### WHAT YOU HAVE TO DO
Only the count is expected: the number of lines below that contain "aniversario".

### DATA FOR PROCESSING
'''
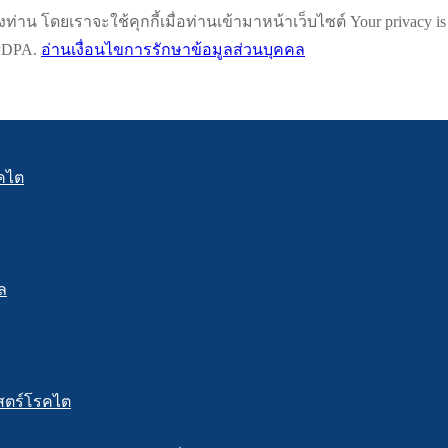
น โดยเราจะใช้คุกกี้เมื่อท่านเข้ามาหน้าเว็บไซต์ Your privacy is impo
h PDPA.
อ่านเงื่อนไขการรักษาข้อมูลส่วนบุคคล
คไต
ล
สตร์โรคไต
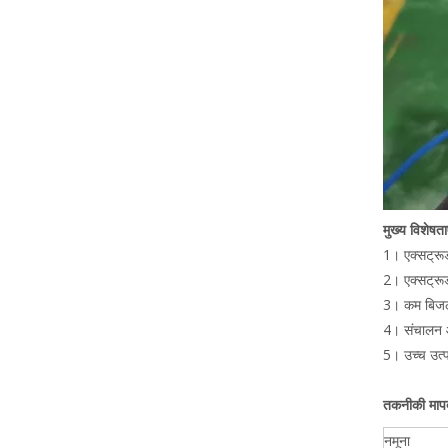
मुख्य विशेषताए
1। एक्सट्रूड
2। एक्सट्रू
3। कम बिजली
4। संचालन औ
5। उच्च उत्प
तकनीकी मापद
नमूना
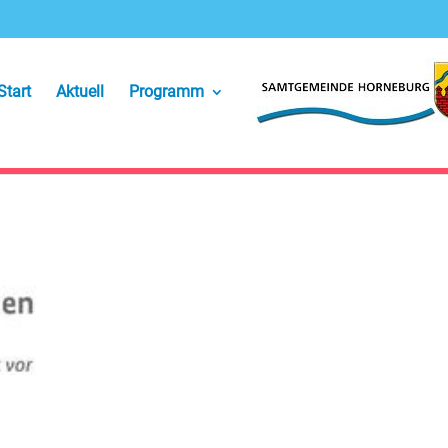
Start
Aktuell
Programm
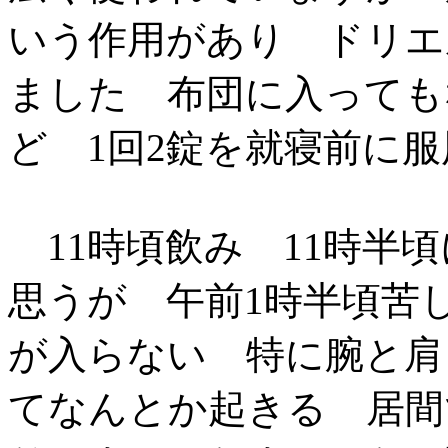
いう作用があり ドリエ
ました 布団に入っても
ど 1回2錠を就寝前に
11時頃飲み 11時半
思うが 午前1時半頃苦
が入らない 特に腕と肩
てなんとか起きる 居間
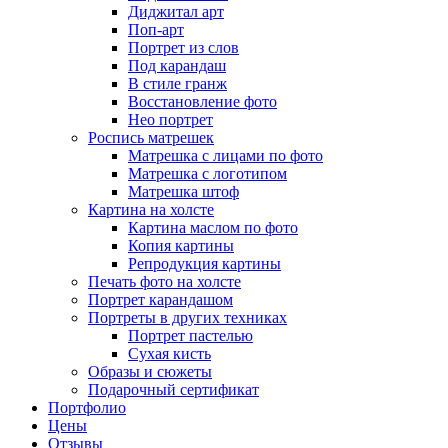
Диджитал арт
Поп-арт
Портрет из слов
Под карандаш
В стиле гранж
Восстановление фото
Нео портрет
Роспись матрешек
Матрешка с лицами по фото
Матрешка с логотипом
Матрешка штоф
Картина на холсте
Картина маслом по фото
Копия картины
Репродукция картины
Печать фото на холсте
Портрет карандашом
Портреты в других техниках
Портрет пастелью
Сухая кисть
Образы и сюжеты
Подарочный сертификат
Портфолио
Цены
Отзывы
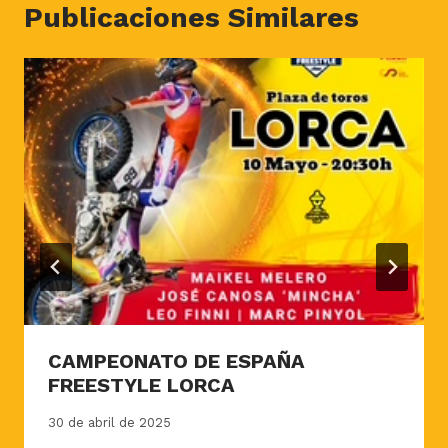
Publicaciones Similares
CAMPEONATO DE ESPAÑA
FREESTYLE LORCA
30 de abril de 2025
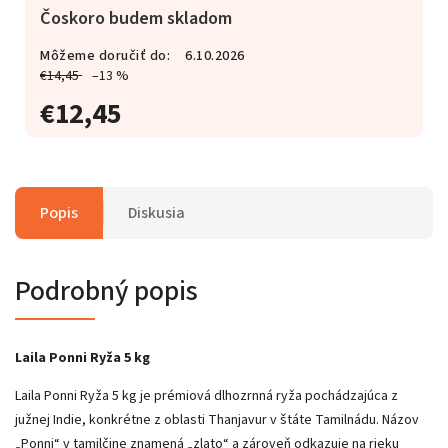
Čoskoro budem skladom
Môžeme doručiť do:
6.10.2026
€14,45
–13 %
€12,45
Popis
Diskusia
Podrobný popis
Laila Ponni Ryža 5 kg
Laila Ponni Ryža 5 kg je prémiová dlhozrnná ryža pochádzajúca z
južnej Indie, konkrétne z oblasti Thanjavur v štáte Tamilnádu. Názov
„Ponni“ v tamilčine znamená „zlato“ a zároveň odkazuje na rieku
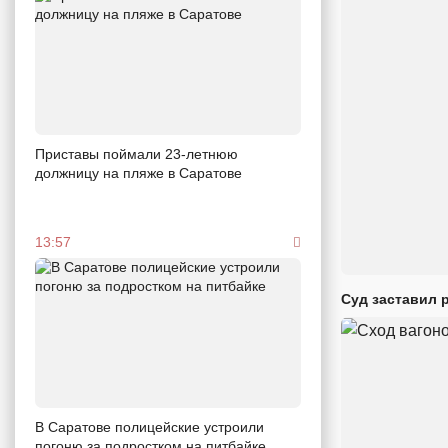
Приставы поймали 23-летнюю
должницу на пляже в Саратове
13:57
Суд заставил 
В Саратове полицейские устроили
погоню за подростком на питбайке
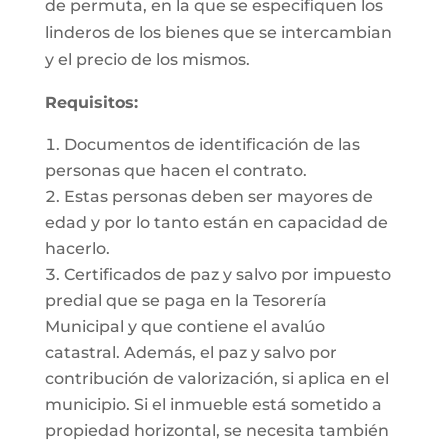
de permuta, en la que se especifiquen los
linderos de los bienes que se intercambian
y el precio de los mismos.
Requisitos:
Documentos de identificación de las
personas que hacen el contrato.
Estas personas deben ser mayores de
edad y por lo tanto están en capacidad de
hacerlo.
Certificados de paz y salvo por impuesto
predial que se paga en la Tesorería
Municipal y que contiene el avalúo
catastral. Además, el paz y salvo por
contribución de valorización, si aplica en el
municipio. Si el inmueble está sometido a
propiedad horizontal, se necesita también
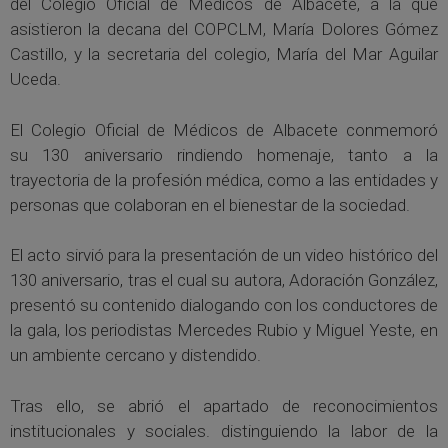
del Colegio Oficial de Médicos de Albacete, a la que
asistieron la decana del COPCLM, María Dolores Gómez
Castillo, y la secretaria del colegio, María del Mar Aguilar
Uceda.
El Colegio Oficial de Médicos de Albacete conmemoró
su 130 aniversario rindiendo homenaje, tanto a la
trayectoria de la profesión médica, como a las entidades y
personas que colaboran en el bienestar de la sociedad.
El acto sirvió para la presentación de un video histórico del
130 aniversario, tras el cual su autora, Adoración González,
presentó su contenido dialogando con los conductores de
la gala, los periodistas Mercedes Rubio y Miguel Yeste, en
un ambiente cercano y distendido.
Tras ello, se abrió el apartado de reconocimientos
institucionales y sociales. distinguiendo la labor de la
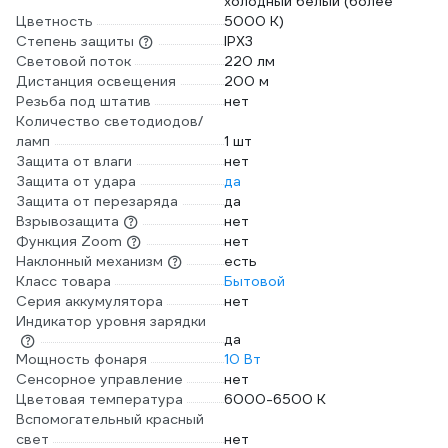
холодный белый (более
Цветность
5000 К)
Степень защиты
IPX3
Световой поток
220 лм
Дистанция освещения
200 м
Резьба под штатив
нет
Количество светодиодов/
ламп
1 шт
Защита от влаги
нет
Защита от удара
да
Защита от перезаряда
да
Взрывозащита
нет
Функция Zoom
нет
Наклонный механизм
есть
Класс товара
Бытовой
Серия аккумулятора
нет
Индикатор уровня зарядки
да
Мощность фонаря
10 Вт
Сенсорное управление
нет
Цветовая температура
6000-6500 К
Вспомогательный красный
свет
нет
'''
'''
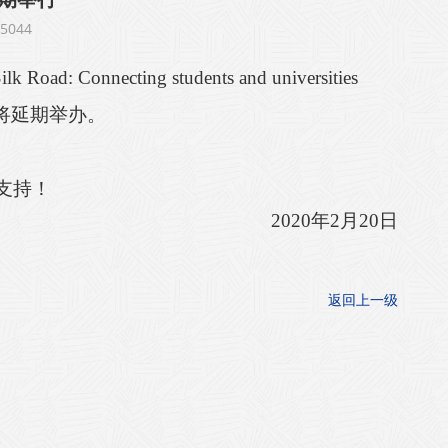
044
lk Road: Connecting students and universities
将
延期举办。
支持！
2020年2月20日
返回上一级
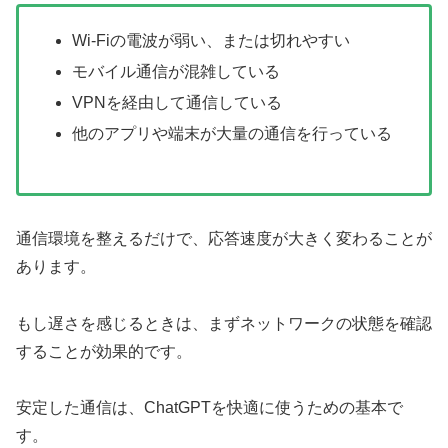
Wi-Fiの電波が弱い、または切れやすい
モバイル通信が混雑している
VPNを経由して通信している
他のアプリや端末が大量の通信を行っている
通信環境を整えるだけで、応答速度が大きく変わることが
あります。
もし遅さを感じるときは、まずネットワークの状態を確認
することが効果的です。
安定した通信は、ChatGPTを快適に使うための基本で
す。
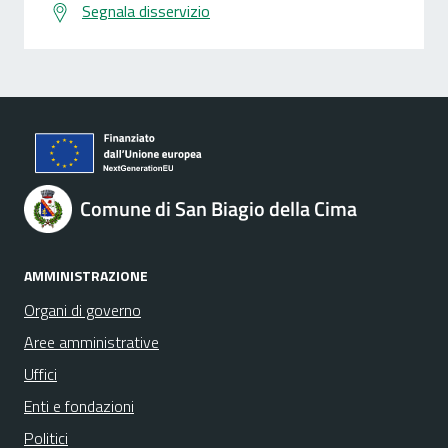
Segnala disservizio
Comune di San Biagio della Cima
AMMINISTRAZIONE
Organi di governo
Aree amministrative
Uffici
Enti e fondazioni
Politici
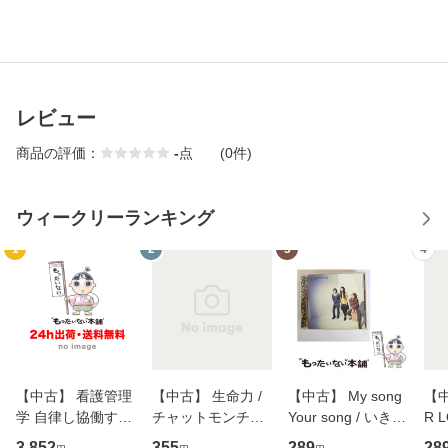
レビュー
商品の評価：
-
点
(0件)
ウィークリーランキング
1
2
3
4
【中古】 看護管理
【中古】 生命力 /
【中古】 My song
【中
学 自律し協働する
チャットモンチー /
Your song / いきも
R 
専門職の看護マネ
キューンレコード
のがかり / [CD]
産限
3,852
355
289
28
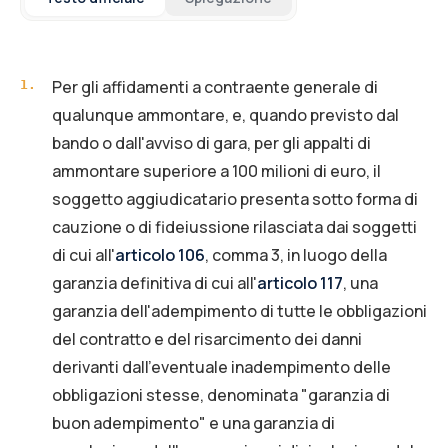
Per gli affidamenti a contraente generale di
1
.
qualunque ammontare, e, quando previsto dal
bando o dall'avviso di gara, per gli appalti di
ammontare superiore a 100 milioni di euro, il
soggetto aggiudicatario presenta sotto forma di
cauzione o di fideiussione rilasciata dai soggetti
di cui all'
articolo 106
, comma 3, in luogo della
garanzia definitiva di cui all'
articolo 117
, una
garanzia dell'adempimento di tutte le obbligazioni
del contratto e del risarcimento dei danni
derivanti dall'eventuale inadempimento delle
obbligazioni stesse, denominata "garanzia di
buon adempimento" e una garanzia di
'''
### OUTPUT OF THE EXERCISE
2